What is an Estate Trustee?

Generally, when a person dies, he or she has all types of property and possessions. The estate trustee is the individual responsible for dividing this property among the deceased heirs. There are two ways, in general, that people can inherit from a deceased. First, if the deceased had a will, that will sets out who is to inherit and what they are to inherit. Second, if the deceased died without a will, he or she is said to have died intestate.

Personal Representative

“Personal representative” is a general term for a person who administers an estate. It includes both executor and administrator. An executor draws his power from the bill while in order to become an administrator it is necessary to make an application to the court. In plain language, the term "personal representative" includes executors (where a will names an executor) and administrators (where a person dies intestate, or an executor declines, and the court must name someone to administer the estate). The office of personal representative is voluntary. Even if one is named in a will as executor, one can decline (by a process called "renunciation").

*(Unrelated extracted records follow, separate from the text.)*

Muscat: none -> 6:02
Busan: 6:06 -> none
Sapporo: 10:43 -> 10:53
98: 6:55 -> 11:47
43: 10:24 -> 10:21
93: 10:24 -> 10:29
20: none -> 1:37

A personal representative is under a duty to take possession of the assets, pay the debts, look after insurance matters and keep proper accounts. The personal representative stands as way station between the deceased and the beneficiary. Legally, the title to property goes from the deceased to the personal representative (as trustee for the beneficiaries) and then to the beneficiaries. However, it is pertinent to note that there are certain exceptions to this such as joint property and RRSPs or insurance policies with named beneficiaries. Property in these cases are transferred automatically on death and do not depend on probate.

Administration of an Estate

Once an estate trustee obtains a certificate of appointment, it is his/her duty to administer the deceased’s estate. primarily, the estate trustee is supposed to determine what assets belongs to that estate which includes all assets owned by the deceased in the deceased’s name alone and any interest that the deceased might have had in the property owned jointly with someone else.

Having decided what is and what is not part of the estate, the estate trustee should take the following steps:

1. Gather the assets of the estate
2. Administer or manage the estate
3. Realize the estate
4. Making arrangements for the funeral.
5. Account to the beneficiary for the administration of the estate.